Records for this exercise:

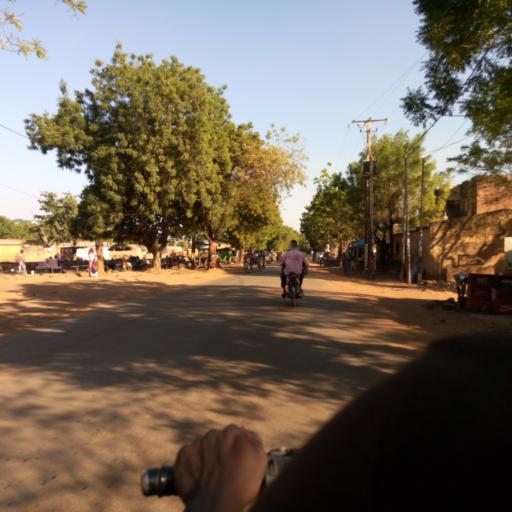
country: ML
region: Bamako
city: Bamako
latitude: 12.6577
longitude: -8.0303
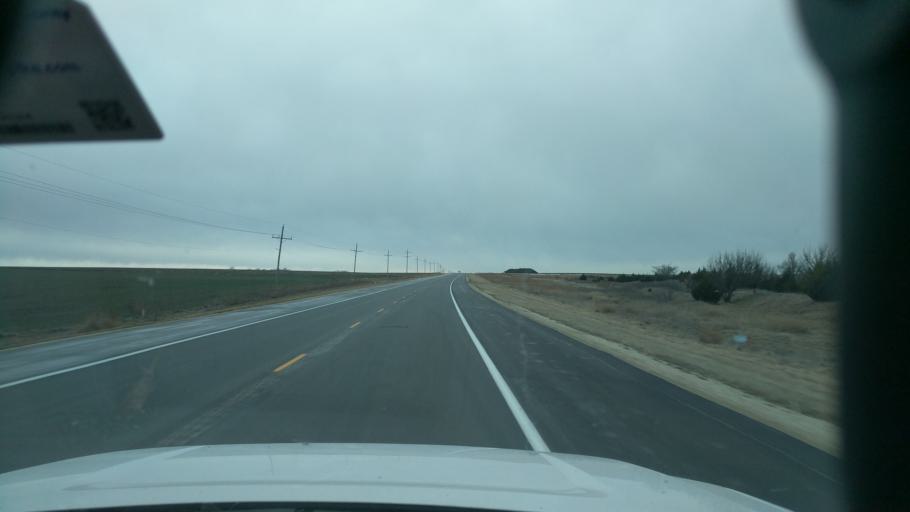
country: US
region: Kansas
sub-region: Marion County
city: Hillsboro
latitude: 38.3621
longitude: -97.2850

---

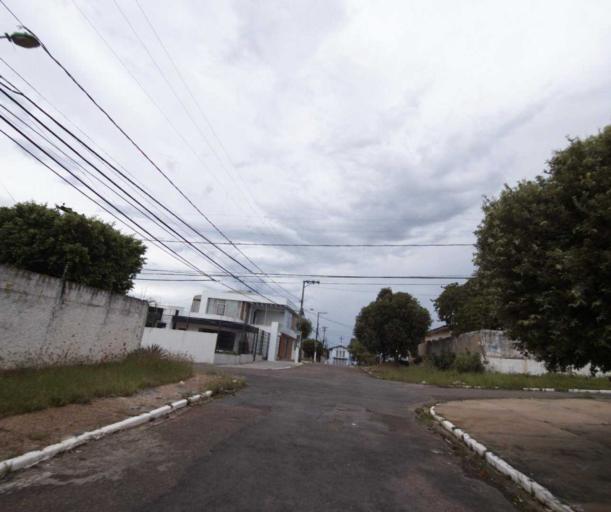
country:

Required task:
Write out every line from the one containing "country: ML" to the one containing "latitude: 38.3621", both of those lines included, and leave the pictures out of your answer.

Written solution:
country: ML
region: Bamako
city: Bamako
latitude: 12.6577
longitude: -8.0303
country: US
region: Kansas
sub-region: Marion County
city: Hillsboro
latitude: 38.3621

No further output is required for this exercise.